(Exercise instructions)
Could you turn the lines of all the items below into a JSON list of strings, with one string per line and blank lines left out?
--*--
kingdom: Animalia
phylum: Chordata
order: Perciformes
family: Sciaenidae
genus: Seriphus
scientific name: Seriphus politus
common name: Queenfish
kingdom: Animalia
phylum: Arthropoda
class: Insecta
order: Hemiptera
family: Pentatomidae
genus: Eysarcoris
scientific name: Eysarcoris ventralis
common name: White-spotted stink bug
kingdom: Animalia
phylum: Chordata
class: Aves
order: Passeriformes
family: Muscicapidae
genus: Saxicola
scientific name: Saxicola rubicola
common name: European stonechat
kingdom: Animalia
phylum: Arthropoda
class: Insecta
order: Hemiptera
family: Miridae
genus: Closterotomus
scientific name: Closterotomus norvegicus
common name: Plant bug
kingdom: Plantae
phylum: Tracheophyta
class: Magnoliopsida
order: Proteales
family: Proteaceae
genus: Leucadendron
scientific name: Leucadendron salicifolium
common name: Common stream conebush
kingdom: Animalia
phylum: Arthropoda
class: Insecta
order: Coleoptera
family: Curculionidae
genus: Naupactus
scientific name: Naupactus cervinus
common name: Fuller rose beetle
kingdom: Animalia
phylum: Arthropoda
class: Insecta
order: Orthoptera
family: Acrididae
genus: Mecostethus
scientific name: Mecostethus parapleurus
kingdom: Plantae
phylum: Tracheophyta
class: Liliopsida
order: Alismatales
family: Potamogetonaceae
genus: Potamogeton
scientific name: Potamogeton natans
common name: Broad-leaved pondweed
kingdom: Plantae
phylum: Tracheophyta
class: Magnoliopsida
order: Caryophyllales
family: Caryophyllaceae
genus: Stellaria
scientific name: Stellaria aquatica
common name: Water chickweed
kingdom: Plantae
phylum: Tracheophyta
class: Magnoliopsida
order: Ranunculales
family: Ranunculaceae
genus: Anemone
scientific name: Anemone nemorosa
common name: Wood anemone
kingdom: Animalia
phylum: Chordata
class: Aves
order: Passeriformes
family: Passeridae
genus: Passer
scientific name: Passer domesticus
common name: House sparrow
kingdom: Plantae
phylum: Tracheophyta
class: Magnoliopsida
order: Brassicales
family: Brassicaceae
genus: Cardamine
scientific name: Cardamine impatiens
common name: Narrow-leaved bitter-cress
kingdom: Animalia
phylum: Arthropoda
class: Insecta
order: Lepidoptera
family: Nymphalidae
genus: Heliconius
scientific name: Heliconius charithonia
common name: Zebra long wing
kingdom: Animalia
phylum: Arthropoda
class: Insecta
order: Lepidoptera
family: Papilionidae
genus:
--*--
(Finished exercise)
[
  "kingdom: Animalia",
  "phylum: Chordata",
  "order: Perciformes",
  "family: Sciaenidae",
  "genus: Seriphus",
  "scientific name: Seriphus politus",
  "common name: Queenfish",
  "kingdom: Animalia",
  "phylum: Arthropoda",
  "class: Insecta",
  "order: Hemiptera",
  "family: Pentatomidae",
  "genus: Eysarcoris",
  "scientific name: Eysarcoris ventralis",
  "common name: White-spotted stink bug",
  "kingdom: Animalia",
  "phylum: Chordata",
  "class: Aves",
  "order: Passeriformes",
  "family: Muscicapidae",
  "genus: Saxicola",
  "scientific name: Saxicola rubicola",
  "common name: European stonechat",
  "kingdom: Animalia",
  "phylum: Arthropoda",
  "class: Insecta",
  "order: Hemiptera",
  "family: Miridae",
  "genus: Closterotomus",
  "scientific name: Closterotomus norvegicus",
  "common name: Plant bug",
  "kingdom: Plantae",
  "phylum: Tracheophyta",
  "class: Magnoliopsida",
  "order: Proteales",
  "family: Proteaceae",
  "genus: Leucadendron",
  "scientific name: Leucadendron salicifolium",
  "common name: Common stream conebush",
  "kingdom: Animalia",
  "phylum: Arthropoda",
  "class: Insecta",
  "order: Coleoptera",
  "family: Curculionidae",
  "genus: Naupactus",
  "scientific name: Naupactus cervinus",
  "common name: Fuller rose beetle",
  "kingdom: Animalia",
  "phylum: Arthropoda",
  "class: Insecta",
  "order: Orthoptera",
  "family: Acrididae",
  "genus: Mecostethus",
  "scientific name: Mecostethus parapleurus",
  "kingdom: Plantae",
  "phylum: Tracheophyta",
  "class: Liliopsida",
  "order: Alismatales",
  "family: Potamogetonaceae",
  "genus: Potamogeton",
  "scientific name: Potamogeton natans",
  "common name: Broad-leaved pondweed",
  "kingdom: Plantae",
  "phylum: Tracheophyta",
  "class: Magnoliopsida",
  "order: Caryophyllales",
  "family: Caryophyllaceae",
  "genus: Stellaria",
  "scientific name: Stellaria aquatica",
  "common name: Water chickweed",
  "kingdom: Plantae",
  "phylum: Tracheophyta",
  "class: Magnoliopsida",
  "order: Ranunculales",
  "family: Ranunculaceae",
  "genus: Anemone",
  "scientific name: Anemone nemorosa",
  "common name: Wood anemone",
  "kingdom: Animalia",
  "phylum: Chordata",
  "class: Aves",
  "order: Passeriformes",
  "family: Passeridae",
  "genus: Passer",
  "scientific name: Passer domesticus",
  "common name: House sparrow",
  "kingdom: Plantae",
  "phylum: Tracheophyta",
  "class: Magnoliopsida",
  "order: Brassicales",
  "family: Brassicaceae",
  "genus: Cardamine",
  "scientific name: Cardamine impatiens",
  "common name: Narrow-leaved bitter-cress",
  "kingdom: Animalia",
  "phylum: Arthropoda",
  "class: Insecta",
  "order: Lepidoptera",
  "family: Nymphalidae",
  "genus: Heliconius",
  "scientific name: Heliconius charithonia",
  "common name: Zebra long wing",
  "kingdom: Animalia",
  "phylum: Arthropoda",
  "class: Insecta",
  "order: Lepidoptera",
  "family: Papilionidae",
  "genus:"
]